Esas No: 2013/7673
Karar No: 2013/8050
Yargıtay 16. Hukuk Dairesi 2013/7673 Esas 2013/8050 Karar Sayılı İlamı
"İçtihat Metni"
MAHKEMESİ :ASLİYE HUKUK MAHKEMESİ
Taraflar arasında görülen dava sonucunda verilen hükmün Yargıtay"ca incelenmesi istenilmekle; temyiz isteğinin süresinde olduğu anlaşıldı, inceleme raporu ve dosyadaki belgeler okundu, GEREĞİ GÖRÜŞÜLDÜ:
Yargıtay bozma ilamında özetle; çekişme konusu taşınmazların davacının babasından kaldığı ve davacı tarafından kullanıldığı ancak davacıya intikal konusunda mahalli bilirkişiler ve tanıklarca bir açıklama yapılmadığı, davacının murisi ..."nin başka mirasçılarınında olması nedeniyle mirasçıların terekeye elbirliği ile sahip bulundukları, davalı Hazinenin üçüncü kişi durumunda olduğu ve davacının tek başına davayı açma ehliyetinin olmadığı" hususlarına değinilmiştir. Mahkemece bozma ilamına uyularak yapılan yargılama sonunda davanın dava şartı yokluğu nedeniyle reddine karar verilmiş; hüküm, davacı ... tarafından temyiz edilmiştir.

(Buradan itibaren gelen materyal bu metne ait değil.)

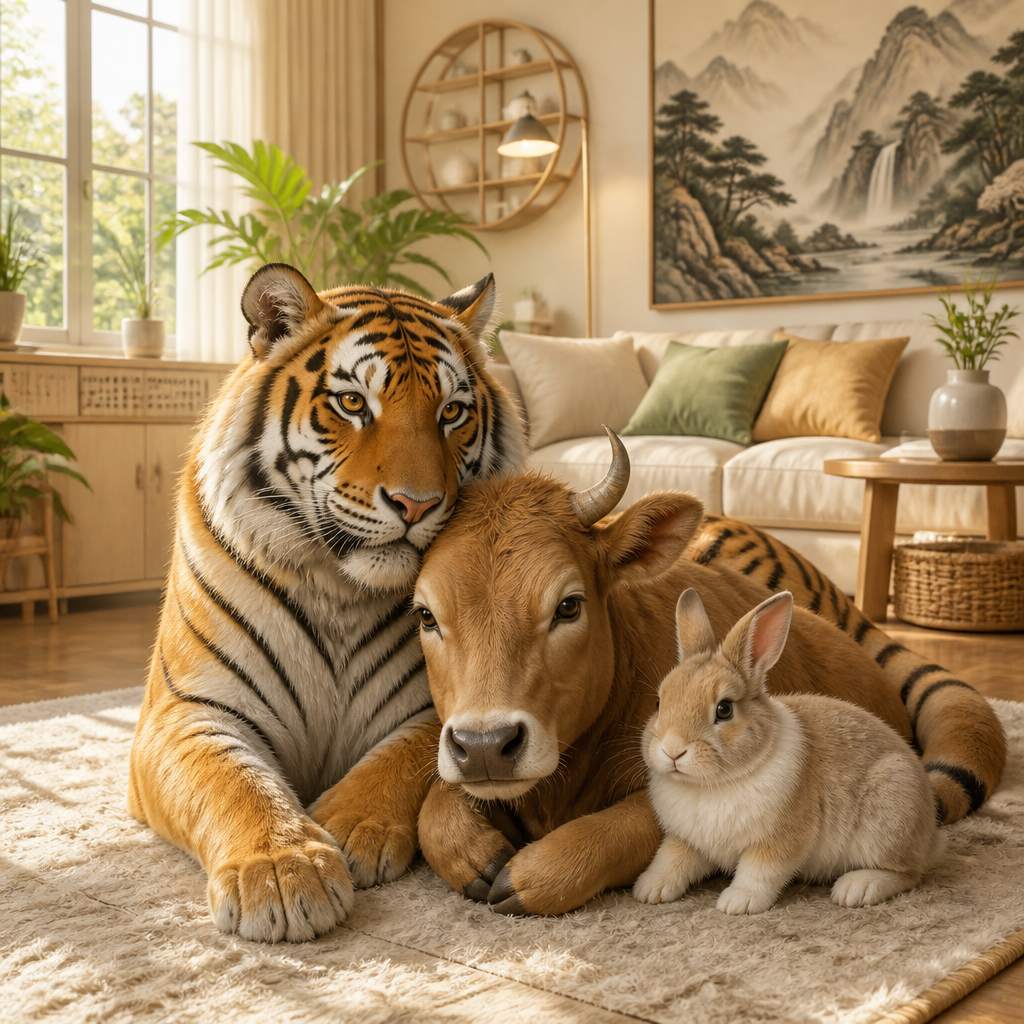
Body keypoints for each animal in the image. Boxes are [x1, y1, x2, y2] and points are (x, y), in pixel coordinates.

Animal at [128, 263, 524, 943]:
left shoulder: (447, 703)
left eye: (452, 412)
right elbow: (230, 780)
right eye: (352, 403)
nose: (417, 504)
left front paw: (346, 829)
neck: (338, 589)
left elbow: (402, 759)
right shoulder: (186, 712)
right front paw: (282, 871)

Davacı, ham toprak vasfı ile Hazine adına tespit ve tescil edilen taşınmazların kendi zilyetliğinde olduğu iddiası ile dava açmıştır. Keşif sırasında dinlenen yerel bilirkişi ve tanıklar da taşınmazların davacıya ait olduğunu ve ona da babası ..."den kaldığını beyan etmişlerdir. Mahkemece davanın kabulüne ilişkin verilen karar her ne kadar Yargıtay 8. Hukuk Dairesi"nin 07.05.2012 tarih ve 2012/1562-3862 sayılı ilamı ile yukarıda açıklanan gerekçelerle bozulmuş ise de; Yargıtay bozma ilamından sonra yeniden yapılan yargılama aşamasında davacı; Yargıtay bozma kararına direnilmesini aksi takdirde delillerini bildirmek için süre verilmesini talep etmiştir. Mahkemece davacının, taşınmazda diğer mirasçıların hak sahibi olmadıkları yönünde yeniden delil bildirme yönündeki bu talebi değerlendirilmeksizin karar verilmesi isabetsiz olduğu gibi, davacının ve keşif sırasında beyanına başvurulan yerel bilirkişi ve tanıkların kesinlik ifade etmeyen ve açıklattırılmaya muhtaç beyanları ile yetinilerek karar verilmesi de isabetsizdir. Bilindiği gibi 6100 sayılı HMK"nın 31. maddesi hakime davayı aydınlatma görevi vermiş olup, anılan yasa maddesi aynen "hakim maddi veya hukuki açıdan belirsiz yahut çelişkili gördüğü hususlar hakkında, taraflara açıklama yaptırabilir; soru sorabilir; delil gösterilmesini isteyebilir." hükmünü içermektedir. Hal böyle olunca mahkemece davacı tarafa dava dilekçesi açıklattırılarak taksim olgusuna ya da taşınmazın murisin sağlığında kendisine devredildiği iddiasına dayanıp dayanmadığı sorulmalı, bu iddialara dayanması halinde yerel bilirkişi ve tanıklar tekrar dinlenerek çekişme konusu taşınmazların ne şekilde davacıya intikal ettiği araştırılmalı, davacının bu konuda göstereceği yeni deliller de değerlendirilmelidir. Bu şekilde yapılacak araştırma sonunda çekişmeli taşınmazın murisin terekesine dahil olduğu ve taksim edilmediği sonucuna varılması halinde bozma ilamında açıklanan şekilde hüküm kurulmalı, aksi takdirde tüm deliller birlikte değerlendirilerek işin esası hakkında bir karar verilmelidir. Davacının temyiz itirazları açıklanan nedenlerle yerinde bulunduğundan kabulüyle hükmün BOZULMASINA, peşin yatırılan temyiz karar harcının talep halinde davacıya iadesine, 13.09.2013 günü oybirliği ile karar verildi.